DONNÉES SOURCES.
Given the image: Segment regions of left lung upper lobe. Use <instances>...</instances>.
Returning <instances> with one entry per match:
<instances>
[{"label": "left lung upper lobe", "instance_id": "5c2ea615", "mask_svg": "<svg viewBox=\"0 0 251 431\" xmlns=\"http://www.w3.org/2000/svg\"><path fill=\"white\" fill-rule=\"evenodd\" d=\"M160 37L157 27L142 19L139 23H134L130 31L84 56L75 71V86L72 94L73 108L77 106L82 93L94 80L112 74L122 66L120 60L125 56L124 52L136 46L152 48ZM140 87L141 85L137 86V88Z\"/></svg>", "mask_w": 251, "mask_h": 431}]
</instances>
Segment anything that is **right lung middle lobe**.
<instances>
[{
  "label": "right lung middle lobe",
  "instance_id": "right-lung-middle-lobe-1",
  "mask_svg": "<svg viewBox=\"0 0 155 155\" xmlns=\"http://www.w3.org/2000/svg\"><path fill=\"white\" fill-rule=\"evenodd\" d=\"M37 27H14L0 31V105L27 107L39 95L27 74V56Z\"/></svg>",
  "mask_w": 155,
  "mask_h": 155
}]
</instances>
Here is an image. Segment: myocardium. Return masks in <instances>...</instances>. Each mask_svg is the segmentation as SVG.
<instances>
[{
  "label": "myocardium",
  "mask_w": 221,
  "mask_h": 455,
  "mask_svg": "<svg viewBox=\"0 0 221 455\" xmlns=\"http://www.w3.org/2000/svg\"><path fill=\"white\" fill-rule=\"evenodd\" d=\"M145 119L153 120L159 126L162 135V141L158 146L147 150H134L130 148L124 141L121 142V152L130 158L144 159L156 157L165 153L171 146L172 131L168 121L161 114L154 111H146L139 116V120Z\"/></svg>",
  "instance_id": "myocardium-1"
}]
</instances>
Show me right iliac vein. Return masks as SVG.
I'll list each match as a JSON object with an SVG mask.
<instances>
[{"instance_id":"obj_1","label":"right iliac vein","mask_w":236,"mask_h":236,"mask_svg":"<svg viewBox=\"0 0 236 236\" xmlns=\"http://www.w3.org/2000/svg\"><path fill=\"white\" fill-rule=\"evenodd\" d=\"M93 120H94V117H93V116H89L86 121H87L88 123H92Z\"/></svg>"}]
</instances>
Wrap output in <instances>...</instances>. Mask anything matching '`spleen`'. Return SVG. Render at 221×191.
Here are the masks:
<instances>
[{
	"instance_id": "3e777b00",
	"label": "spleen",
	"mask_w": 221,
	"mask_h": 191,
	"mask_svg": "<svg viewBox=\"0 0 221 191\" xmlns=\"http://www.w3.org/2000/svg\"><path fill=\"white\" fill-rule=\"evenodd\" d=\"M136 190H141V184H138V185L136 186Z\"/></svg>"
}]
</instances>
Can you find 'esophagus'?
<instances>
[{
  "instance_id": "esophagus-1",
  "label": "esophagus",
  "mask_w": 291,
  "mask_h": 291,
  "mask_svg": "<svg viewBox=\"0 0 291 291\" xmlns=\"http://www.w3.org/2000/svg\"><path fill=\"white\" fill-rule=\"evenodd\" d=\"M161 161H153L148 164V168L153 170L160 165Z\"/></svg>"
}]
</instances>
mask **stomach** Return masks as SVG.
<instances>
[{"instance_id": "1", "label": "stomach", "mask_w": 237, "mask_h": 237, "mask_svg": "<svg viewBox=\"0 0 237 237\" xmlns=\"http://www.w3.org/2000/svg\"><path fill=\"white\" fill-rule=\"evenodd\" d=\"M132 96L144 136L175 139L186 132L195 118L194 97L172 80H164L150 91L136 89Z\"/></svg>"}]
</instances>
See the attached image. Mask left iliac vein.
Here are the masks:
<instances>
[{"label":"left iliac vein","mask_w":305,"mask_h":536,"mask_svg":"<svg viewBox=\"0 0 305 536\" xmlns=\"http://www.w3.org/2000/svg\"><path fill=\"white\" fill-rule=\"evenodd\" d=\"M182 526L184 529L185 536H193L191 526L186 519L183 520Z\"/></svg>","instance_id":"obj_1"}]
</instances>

EXERCICE À TRAITER. Recopiez à l'identique l'ensemble des lignes ci-dessus, sans en omettre aucune.

EXERCICE CORRIGÉ.
Given the image: Segment regions of left lung upper lobe. Use <instances>...</instances>.
Returning <instances> with one entry per match:
<instances>
[{"label": "left lung upper lobe", "instance_id": "5c2ea615", "mask_svg": "<svg viewBox=\"0 0 251 431\" xmlns=\"http://www.w3.org/2000/svg\"><path fill=\"white\" fill-rule=\"evenodd\" d=\"M160 37L157 27L142 19L139 23H134L130 31L84 56L75 71V86L72 94L73 108L77 106L82 93L94 80L112 74L122 66L120 60L125 56L124 52L136 46L152 48ZM140 87L141 85L137 86V88Z\"/></svg>", "mask_w": 251, "mask_h": 431}]
</instances>
Segment anything that is **right lung middle lobe**.
<instances>
[{
  "label": "right lung middle lobe",
  "instance_id": "right-lung-middle-lobe-1",
  "mask_svg": "<svg viewBox=\"0 0 155 155\" xmlns=\"http://www.w3.org/2000/svg\"><path fill=\"white\" fill-rule=\"evenodd\" d=\"M37 27H14L0 31V105L27 107L39 95L27 74V56Z\"/></svg>",
  "mask_w": 155,
  "mask_h": 155
}]
</instances>
Here is an image. Segment: myocardium. Return masks in <instances>...</instances>. Each mask_svg is the segmentation as SVG.
<instances>
[{
  "label": "myocardium",
  "mask_w": 221,
  "mask_h": 455,
  "mask_svg": "<svg viewBox=\"0 0 221 455\" xmlns=\"http://www.w3.org/2000/svg\"><path fill=\"white\" fill-rule=\"evenodd\" d=\"M145 119L153 120L159 126L162 135V141L158 146L147 150H134L130 148L124 141L121 142V152L130 158L144 159L156 157L165 153L171 146L172 131L168 121L161 114L154 111H146L139 116V120Z\"/></svg>",
  "instance_id": "myocardium-1"
}]
</instances>
Show me right iliac vein. Return masks as SVG.
I'll list each match as a JSON object with an SVG mask.
<instances>
[{"instance_id":"obj_1","label":"right iliac vein","mask_w":236,"mask_h":236,"mask_svg":"<svg viewBox=\"0 0 236 236\" xmlns=\"http://www.w3.org/2000/svg\"><path fill=\"white\" fill-rule=\"evenodd\" d=\"M93 120H94V117H93V116H89L86 121H87L88 123H92Z\"/></svg>"}]
</instances>
Wrap output in <instances>...</instances>. Mask anything matching '`spleen`'. Return SVG. Render at 221×191.
Here are the masks:
<instances>
[{
	"instance_id": "3e777b00",
	"label": "spleen",
	"mask_w": 221,
	"mask_h": 191,
	"mask_svg": "<svg viewBox=\"0 0 221 191\" xmlns=\"http://www.w3.org/2000/svg\"><path fill=\"white\" fill-rule=\"evenodd\" d=\"M136 190H141V184H138V185L136 186Z\"/></svg>"
}]
</instances>
Can you find 'esophagus'?
<instances>
[{
  "instance_id": "esophagus-1",
  "label": "esophagus",
  "mask_w": 291,
  "mask_h": 291,
  "mask_svg": "<svg viewBox=\"0 0 291 291\" xmlns=\"http://www.w3.org/2000/svg\"><path fill=\"white\" fill-rule=\"evenodd\" d=\"M161 161H153L148 164V168L153 170L160 165Z\"/></svg>"
}]
</instances>
mask **stomach** Return masks as SVG.
<instances>
[{"instance_id": "1", "label": "stomach", "mask_w": 237, "mask_h": 237, "mask_svg": "<svg viewBox=\"0 0 237 237\" xmlns=\"http://www.w3.org/2000/svg\"><path fill=\"white\" fill-rule=\"evenodd\" d=\"M132 96L144 136L175 139L186 132L195 118L194 97L172 80H164L150 91L136 89Z\"/></svg>"}]
</instances>
See the attached image. Mask left iliac vein.
Here are the masks:
<instances>
[{"label":"left iliac vein","mask_w":305,"mask_h":536,"mask_svg":"<svg viewBox=\"0 0 305 536\" xmlns=\"http://www.w3.org/2000/svg\"><path fill=\"white\" fill-rule=\"evenodd\" d=\"M182 526L184 529L185 536H193L191 526L186 519L183 520Z\"/></svg>","instance_id":"obj_1"}]
</instances>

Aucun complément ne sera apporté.